# Thread: lim x->0 [(e^x-1)/x]

1. ## lim x->0 [(e^x-1)/x]

Hi, I have been trying to solve this limit for past 4 hours, and I can't figure it out. Can anyone guide me ?

lim x->0 [1/x - 1/((e^x)-1)]

without L'Hosptial, without boundaries
it should be: 1/2; use lim x->0 [((e^x) -1)/x = 1]

sorry for wrong topic name, I messed it up, I'm new here.

2. Originally Posted by MarsTeam
Hi, I have been trying to solve this limit for past 4 hours, and I can't figure it out. Can anyone guide me ?

lim x->0 [1/x - 1/((e^x)-1)]

without L'Hosptial, without boundaries
it should be: 1/2; use lim x->0 [((e^x) -1)/x = 1]

sorry for wrong topic name, I messed it up, I'm new here.
Problem: Compute $\displaystyle L=\lim_{x\to0}\left\{\frac{1}{x}-\frac{1}{e^x-1}\right\}$

Solution: Note that $\displaystyle \frac{1}{x}-\frac{1}{e^x-1}=\frac{e^x-1-x}{x\left(e^x-1\right)}$. Now I am not exactly sure what boundaries are (it may be this) but $\displaystyle e^x-1\stackrel{0}{\sim}x$ and $\displaystyle e^x-x-1\stackrel{0}{\sim}1+x+\frac{x^2}{2}-1-x=\frac{x^2}{2}$ so that $\displaystyle L=\lim_{x\to0}\left\{\frac{1}{x}-\frac{1}{e^x-1}\right\}=\lim_{x\to0}\frac{e^x-x-1}{x(e^x-1)}=\lim_{x\to0}\frac{\tfrac{x^2}{2}}{x\cdot x}=\frac{1}{2}$.

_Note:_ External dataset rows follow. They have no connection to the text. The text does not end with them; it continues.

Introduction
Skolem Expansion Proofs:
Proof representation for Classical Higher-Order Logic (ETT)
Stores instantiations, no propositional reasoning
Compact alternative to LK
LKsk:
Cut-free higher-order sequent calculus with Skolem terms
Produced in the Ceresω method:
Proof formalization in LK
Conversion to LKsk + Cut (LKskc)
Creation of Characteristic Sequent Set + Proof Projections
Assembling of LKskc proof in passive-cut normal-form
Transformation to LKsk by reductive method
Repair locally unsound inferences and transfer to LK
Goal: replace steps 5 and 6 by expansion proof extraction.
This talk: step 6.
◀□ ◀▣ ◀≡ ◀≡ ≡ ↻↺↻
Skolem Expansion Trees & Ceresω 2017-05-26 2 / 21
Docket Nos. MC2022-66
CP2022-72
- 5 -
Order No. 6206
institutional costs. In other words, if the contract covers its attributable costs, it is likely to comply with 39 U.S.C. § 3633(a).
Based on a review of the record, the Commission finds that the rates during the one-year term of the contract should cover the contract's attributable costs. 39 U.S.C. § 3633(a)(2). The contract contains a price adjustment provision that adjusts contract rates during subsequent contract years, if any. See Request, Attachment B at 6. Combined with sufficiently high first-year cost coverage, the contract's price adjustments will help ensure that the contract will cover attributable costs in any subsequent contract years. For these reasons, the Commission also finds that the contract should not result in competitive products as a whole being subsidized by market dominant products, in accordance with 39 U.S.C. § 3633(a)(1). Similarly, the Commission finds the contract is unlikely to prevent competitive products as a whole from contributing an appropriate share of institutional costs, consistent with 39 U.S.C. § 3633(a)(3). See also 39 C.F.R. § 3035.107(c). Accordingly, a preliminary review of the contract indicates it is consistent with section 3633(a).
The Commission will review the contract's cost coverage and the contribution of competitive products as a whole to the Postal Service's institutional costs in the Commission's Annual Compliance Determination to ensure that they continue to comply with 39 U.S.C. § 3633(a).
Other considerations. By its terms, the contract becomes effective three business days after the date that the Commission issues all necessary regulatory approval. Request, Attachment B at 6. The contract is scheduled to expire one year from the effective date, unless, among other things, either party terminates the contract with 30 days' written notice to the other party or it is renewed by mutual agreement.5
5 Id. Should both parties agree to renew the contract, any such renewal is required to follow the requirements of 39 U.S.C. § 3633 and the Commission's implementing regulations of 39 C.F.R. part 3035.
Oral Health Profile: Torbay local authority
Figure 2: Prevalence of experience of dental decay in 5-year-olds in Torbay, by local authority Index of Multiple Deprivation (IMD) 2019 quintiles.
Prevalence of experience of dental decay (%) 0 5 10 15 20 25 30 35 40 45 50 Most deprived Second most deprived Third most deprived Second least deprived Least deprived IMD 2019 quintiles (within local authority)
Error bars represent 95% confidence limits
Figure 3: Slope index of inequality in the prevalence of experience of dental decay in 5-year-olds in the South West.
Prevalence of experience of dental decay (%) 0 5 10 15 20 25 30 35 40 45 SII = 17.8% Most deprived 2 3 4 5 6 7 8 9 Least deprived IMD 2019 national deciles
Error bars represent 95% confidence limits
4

Note that if you are weary about using asymptotic equivalences. Merely note that $\displaystyle e^x=\sum_{n=0}^{\infty}\frac{x^n}{n!}$. A particular implications of this is that if $\displaystyle |x|<1$ we see $\displaystyle x+\frac{x^2}\le e^x\-1\le x+\frac{x^2}{2}+\frac{2x^3}{3!}$ for sufficiently small $\displaystyle x$.